There’s a lot about ghosts I don’t understand. Like, how do they still have their clothes?
Why aren’t there any monkey ghosts? And would a monkey ghost be as cute and charming as a living monkey?
What’s the appropriate amount of time to wait from when a spouse dies to try to have sex with his/her ghost? You know, rock that ectoplasm? “Til’ death do us part,” is a convention of the close minded. If my spouse comes a-haunting, I would like to make sure that we’re still simpatico. Maybe ghost/human sex is the best thing ever, but also, I don’t want to freak out the freshly dead. So how long should we give our dead partners to transition before lighting some candles, putting on some Luther Vandross, and letting nature take its course. Also, do I have to worry about pregnancy or STDs with ghosts? I don’t want ghost-Herpes.

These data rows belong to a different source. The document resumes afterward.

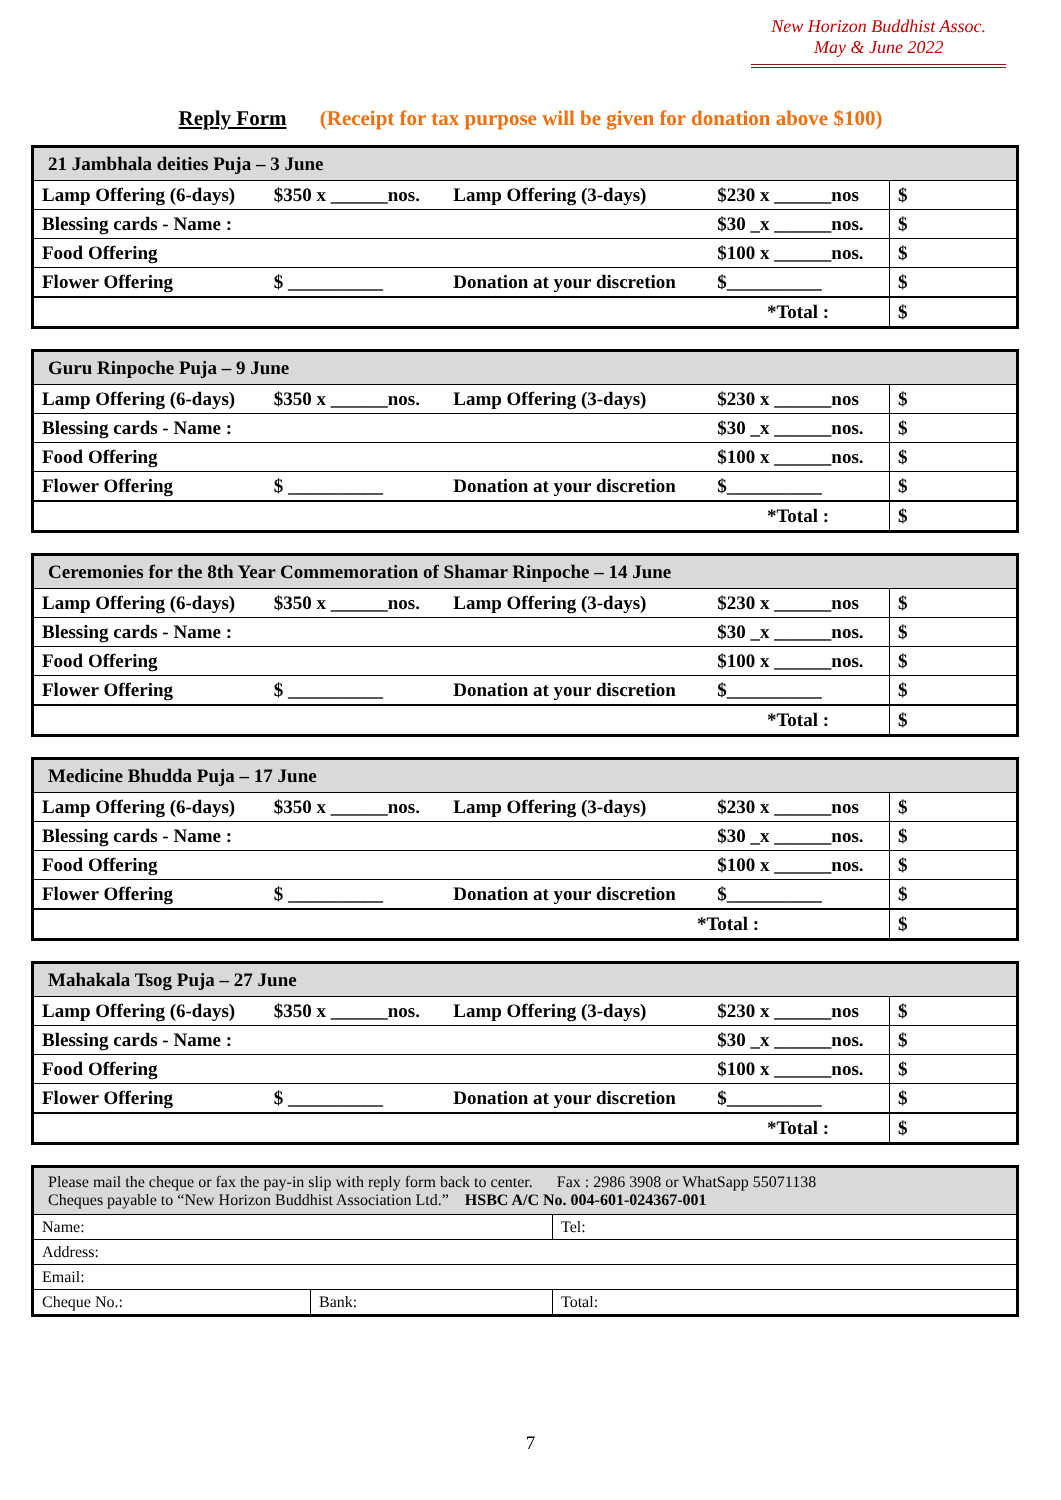New Horizon Buddhist Assoc.
May & June 2022
Reply Form (Receipt for tax purpose will be given for donation above $100)
| 21 Jambhala deities Puja – 3 June | | | | |
| Lamp Offering (6-days) | $350 x ______nos. | Lamp Offering (3-days) | $230 x ______nos | $ |
| Blessing cards - Name : | | | $30 _x ______nos. | $ |
| Food Offering | | | $100 x ______nos. | $ |
| Flower Offering | $ __________ | Donation at your discretion | $__________ | $ |
| *Total : | | | | $ |
| Guru Rinpoche Puja – 9 June | | | | |
| Lamp Offering (6-days) | $350 x ______nos. | Lamp Offering (3-days) | $230 x ______nos | $ |
| Blessing cards - Name : | | | $30 _x ______nos. | $ |
| Food Offering | | | $100 x ______nos. | $ |
| Flower Offering | $ __________ | Donation at your discretion | $__________ | $ |
| *Total : | | | | $ |
| Ceremonies for the 8th Year Commemoration of Shamar Rinpoche – 14 June | | | | |
| Lamp Offering (6-days) | $350 x ______nos. | Lamp Offering (3-days) | $230 x ______nos | $ |
| Blessing cards - Name : | | | $30 _x ______nos. | $ |
| Food Offering | | | $100 x ______nos. | $ |
| Flower Offering | $ __________ | Donation at your discretion | $__________ | $ |
| *Total : | | | | $ |
| Medicine Bhudda Puja – 17 June | | | | |
| Lamp Offering (6-days) | $350 x ______nos. | Lamp Offering (3-days) | $230 x ______nos | $ |
| Blessing cards - Name : | | | $30 _x ______nos. | $ |
| Food Offering | | | $100 x ______nos. | $ |
| Flower Offering | $ __________ | Donation at your discretion | $__________ | $ |
| *Total : | | | | $ |
| Mahakala Tsog Puja – 27 June | | | | |
| Lamp Offering (6-days) | $350 x ______nos. | Lamp Offering (3-days) | $230 x ______nos | $ |
| Blessing cards - Name : | | | $30 _x ______nos. | $ |
| Food Offering | | | $100 x ______nos. | $ |
| Flower Offering | $ __________ | Donation at your discretion | $__________ | $ |
| *Total : | | | | $ |
| Please mail the cheque or fax the pay-in slip with reply form back to center. Fax : 2986 3908 or WhatSapp 55071138 Cheques payable to “New Horizon Buddhist Association Ltd.” HSBC A/C No. 004-601-024367-001 | | |
| Name: | | Tel: |
| Address: | | |
| Email: | | |
| Cheque No.: | Bank: | Total: |
7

What’s funnier, a ghost dressed like a wizard or a fat ghost in an ill-fitting shirt and Daisy Dukes? (That’s my mom asking. She smokes a lot of weed.)
If I want to be a ghost should I just have a lot of unfinished business? Like maybe start a bunch of craft projects and leave them in a closet? I’m not sure if I’m righteous enough to go “up” so to speak, but I certainly don’t want to go to Hell, so maybe I should split the difference. (I just wrote that and realized I was okay with writing “Hell” but squeamish about writing “Heaven”. Sorry, just a weird insight into my madness.)
If there’s a ghost in my bedroom masturbating, should I politely let him/her finish or is more polite to turn on a porno? There have to be people who died in the middle of sex or while masturbating and BOOM, heart attack. Isn’t that the epitome of unfinished business?
Do ghosts use the bathroom? Elvis died on the toilet, so is he locked in eternal poo?
What’s the point of ghost hunters? “Well, we did it, we saw a ghost. Huh? Oh, no, we don’t have the means to bust the ghost or really do anything with it. It’s just there. Ghost, consider yourself hunted.”
If we get to keep your clothes when we die (again, you never see a naked ghost), should I start dressing like Spider-Man all the time just in case?
That’s a nice bookend. People would lose their mind if they saw a Spider-Man ghost. Are there any questions about ghosts I’m missing?